TASK REQUIREMENTS → Return every line from the listing where the word "down" occurs.
___ RECORD EXCERPTS
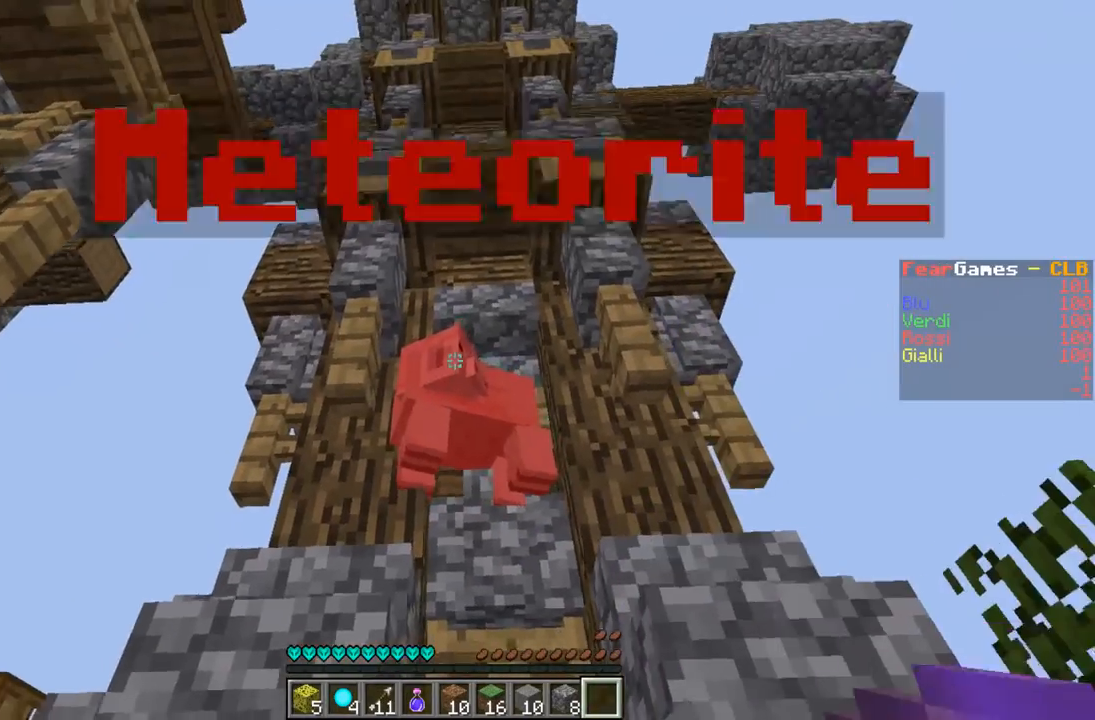
{"keys": [], "events": [[500, "s", "up"]]}
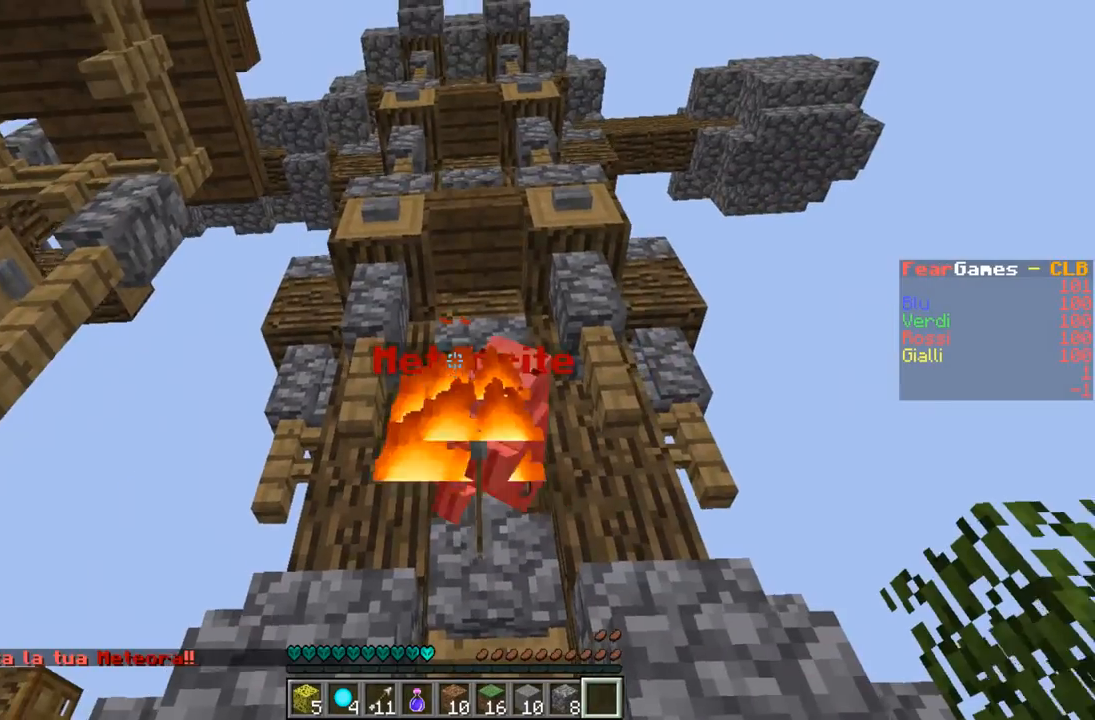
{"keys": [], "events": [[67, "s", "down"], [467, "s", "up"]]}
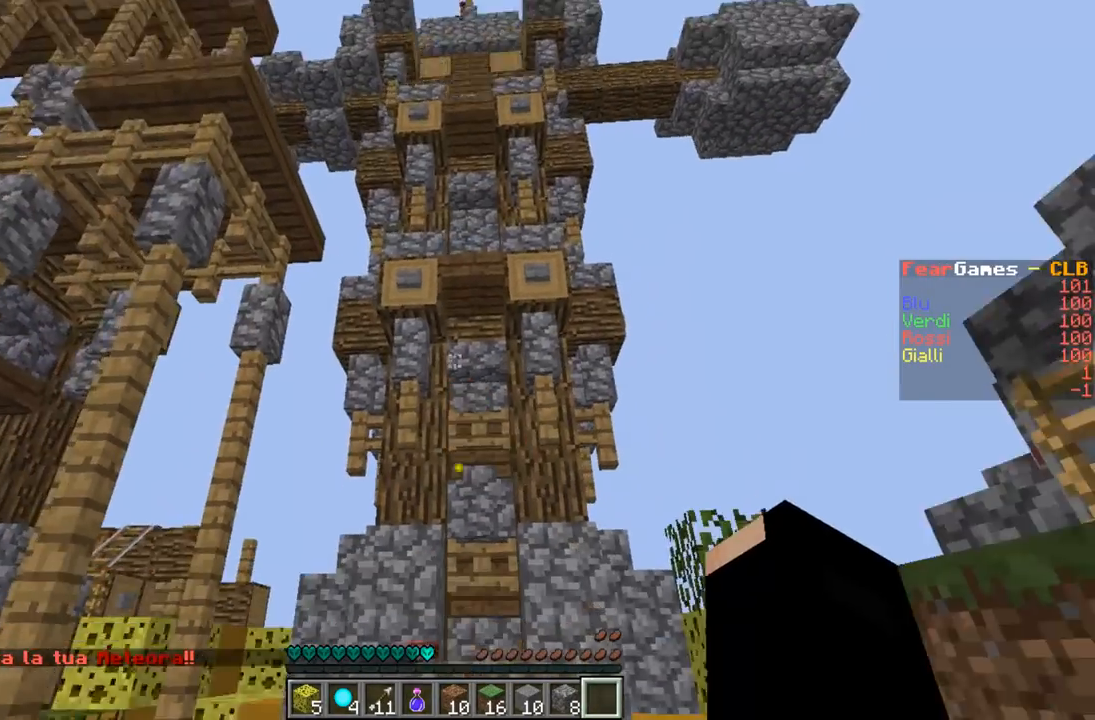
{"keys": ["w"], "events": [[133, "w", "down"], [300, "w", "up"], [400, "w", "down"]]}
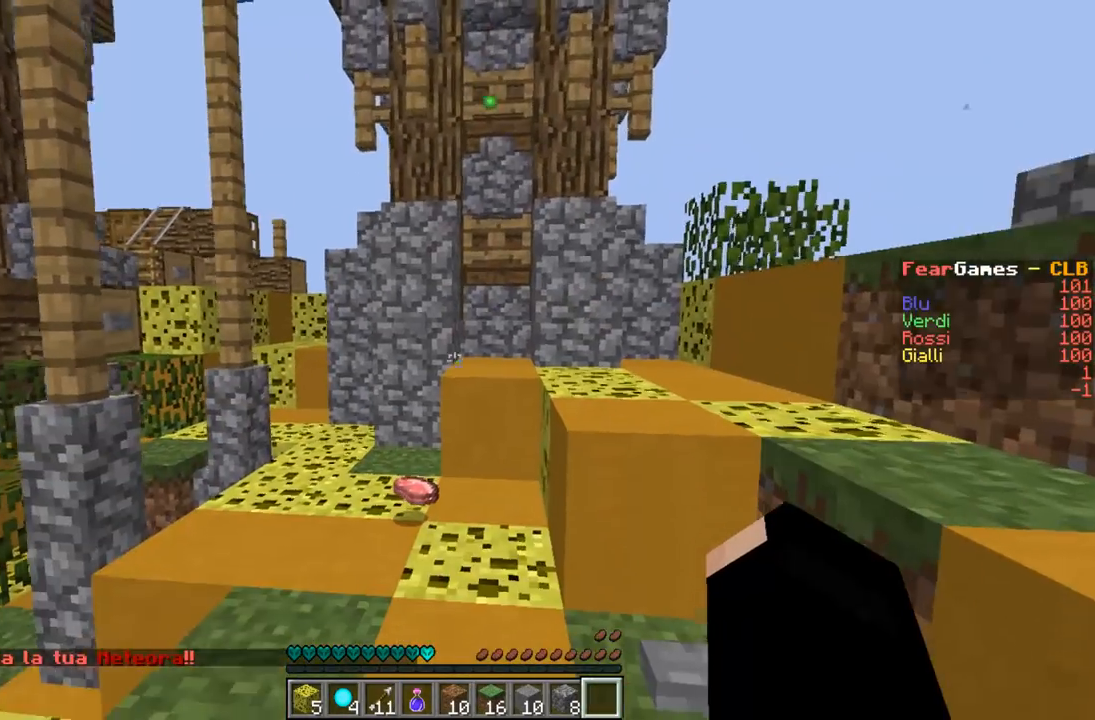
{"keys": [], "events": [[67, "w", "up"]]}
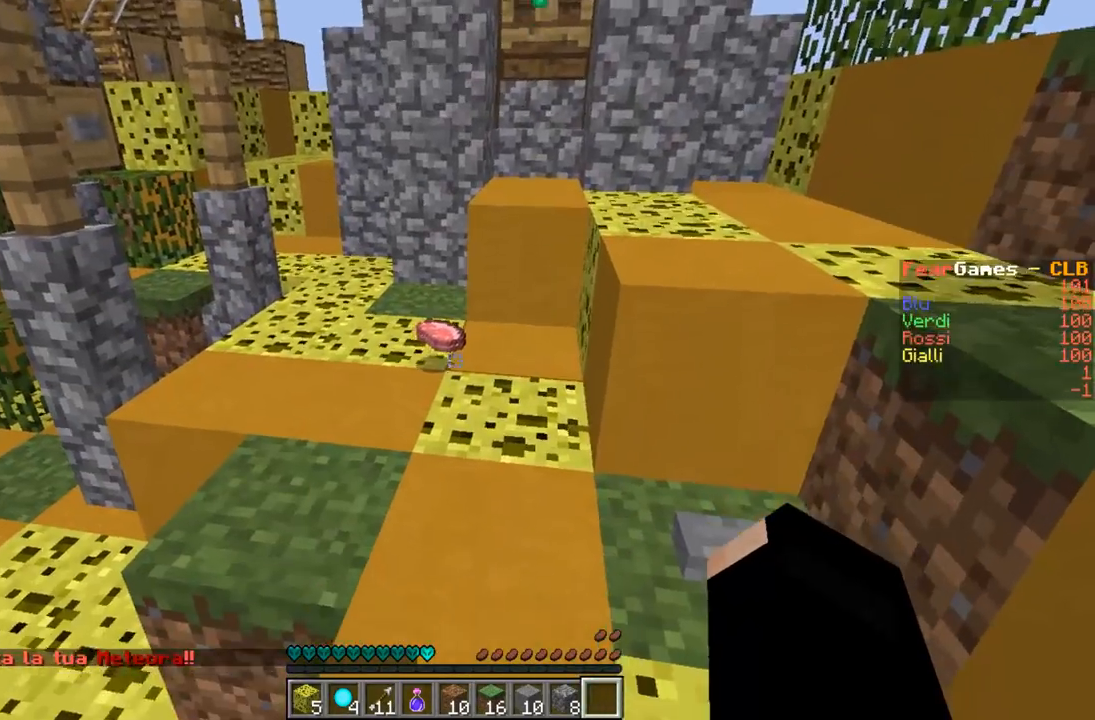
{"keys": [], "events": []}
______
RESPONSE TO THIS TASK →
{"keys": [], "events": [[67, "s", "down"], [467, "s", "up"]]}
{"keys": ["w"], "events": [[133, "w", "down"], [300, "w", "up"], [400, "w", "down"]]}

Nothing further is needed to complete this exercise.